Automate Regatta cluster data collection.

optional arguments:

 -h, --help show this help message and exit

 --config_file CONFIG_FILE Path to 'data_collector_config.json' config file.

Below is a description of the main functions.

Collecting Data

Once deployed, you may now run the collect_data script on each server. The command to run it is:

python3 collect_data.py --config_file /path/to/collect_data_configuration.json

This will execute the collection based on the predefined parameters in the configuration file.

For example, lets show a run with the defaults:

python3 collect_data.py –config_file collect_data_configuration.json

The script then will do as follows:

  1. Collect all the files from the default directories into a compressed archive.

    The archive name have the format:

    [hostname]-[ip]-[date]-[time].tar.zst

  2. The archive will be stored in the archive output directory

The file will be stored in the archive directory available for uploading.

An example of the compressed archive file:

tmp/regatta-host05-172_27_12_2-2024_11_14-15_52_56.tar

As we can see in this example, the directory is constructed of the 4 parameters mentioned:

a. Server Name: regatta-host05

b. Internal IP: 172_27_12_2

c. Date: 2024_11_14

d. Time: 15_52_56

Uploading Data

If we would like to upload the data collected from the previous command, we would update the following parameters in the data_collect_configuration.json:

upload=true

tar_path = "/tmp/regatta-host05-172_27_12_2-2024_11_14-15_52_56.tar"

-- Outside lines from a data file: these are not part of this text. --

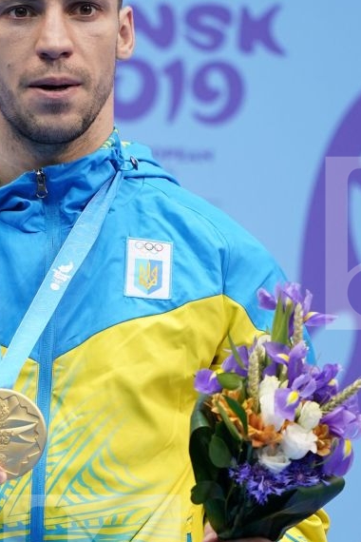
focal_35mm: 1263
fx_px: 18996
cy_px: 243
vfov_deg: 1.6
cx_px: 92
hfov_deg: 1.1
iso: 800
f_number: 2.8
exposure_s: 1/500
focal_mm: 400
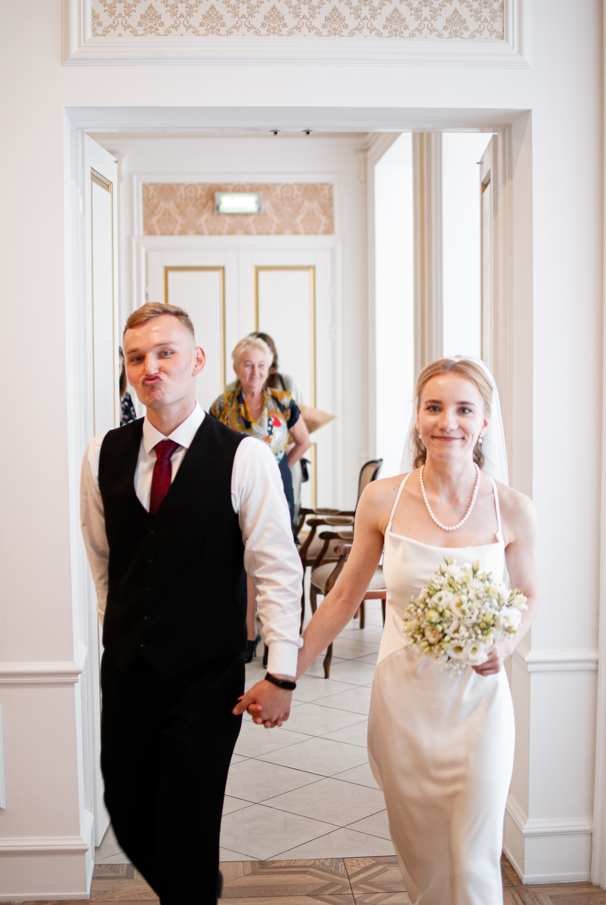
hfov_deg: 25.8
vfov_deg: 37.8
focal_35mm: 52
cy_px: 452
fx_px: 1322
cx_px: 303
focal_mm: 35
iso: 320
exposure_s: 1/100
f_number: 1.8
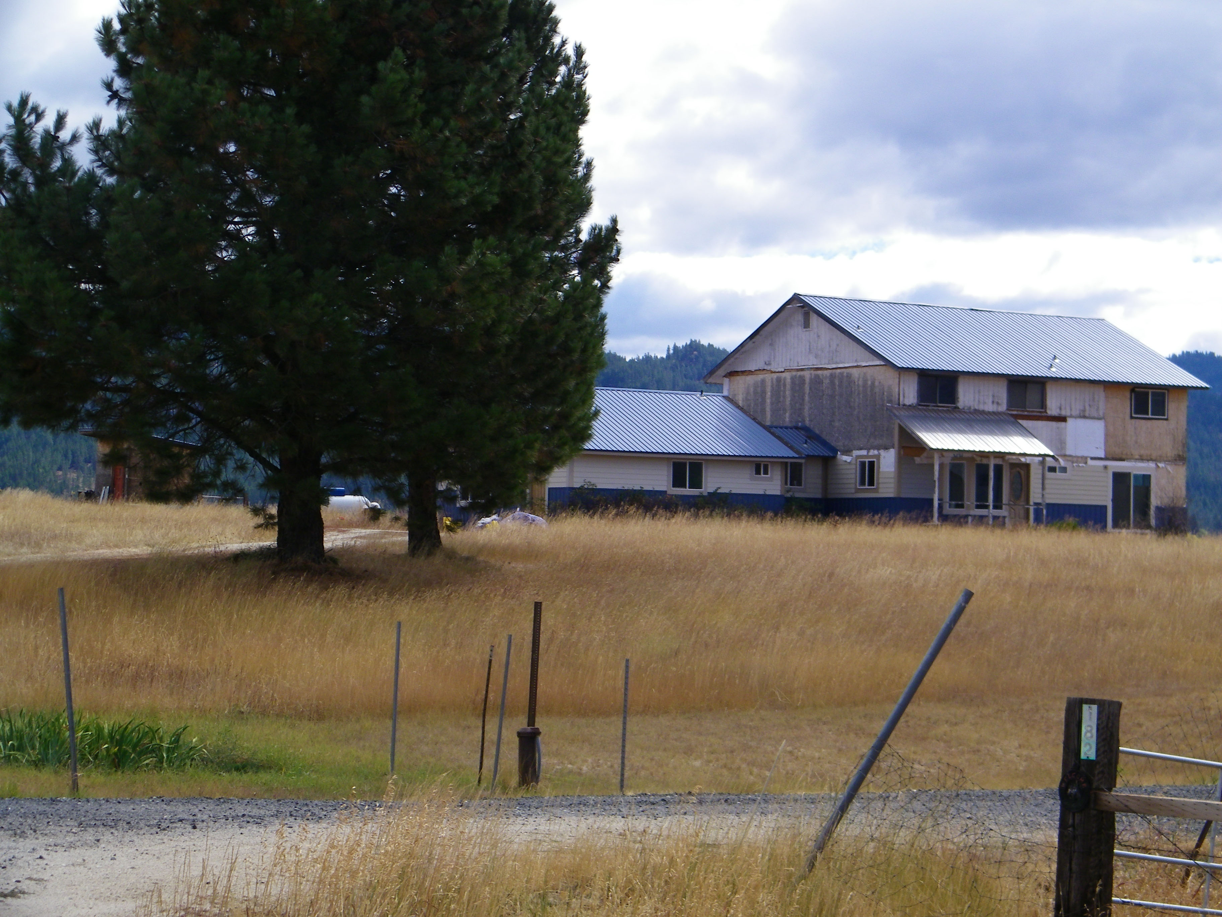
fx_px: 2824
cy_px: 458
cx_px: 611
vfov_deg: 18.4
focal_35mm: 80
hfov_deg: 24.4
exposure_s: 1/200
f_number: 8.8
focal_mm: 14.3
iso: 80
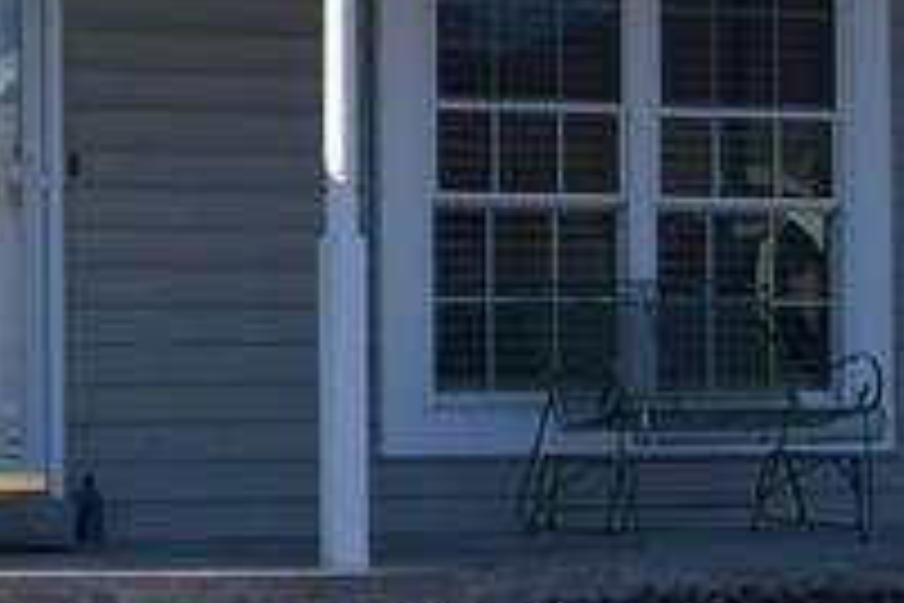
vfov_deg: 7.1
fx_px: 4871
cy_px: 360
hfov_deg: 10.6
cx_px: 126
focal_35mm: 194
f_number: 4
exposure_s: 1/2000
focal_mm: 24
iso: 200
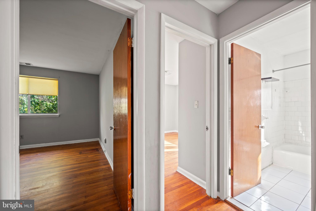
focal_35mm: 14
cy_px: 106
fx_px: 123
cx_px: 158
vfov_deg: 81.2
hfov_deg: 104.2
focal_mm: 14
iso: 125
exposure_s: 3
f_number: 8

As described previously, this will cause the data_collect script to do as follows:

  1. Avoid collecting data:

When tar_path is not null, the data will not be collected from the default paths but rather read from the path in tar_path.

  1. Apply the filter:

The data collected from the directory will be filtered according to the templates in file_ignore_list.

  1. Upload

The data will be uploaded to the Regatta cloud storage bucket

NOTE: We assume that there is active internet connection, otherwise the upload will fail.

Once the data is uploaded, Regatta Support will be able to review and analyze the data.

Note that if you have internet access when collecting the data you may set upload to true and leave the tar_path as null. In this case the data will be collected and uploaded to the Regatta cloud bucket in a single run.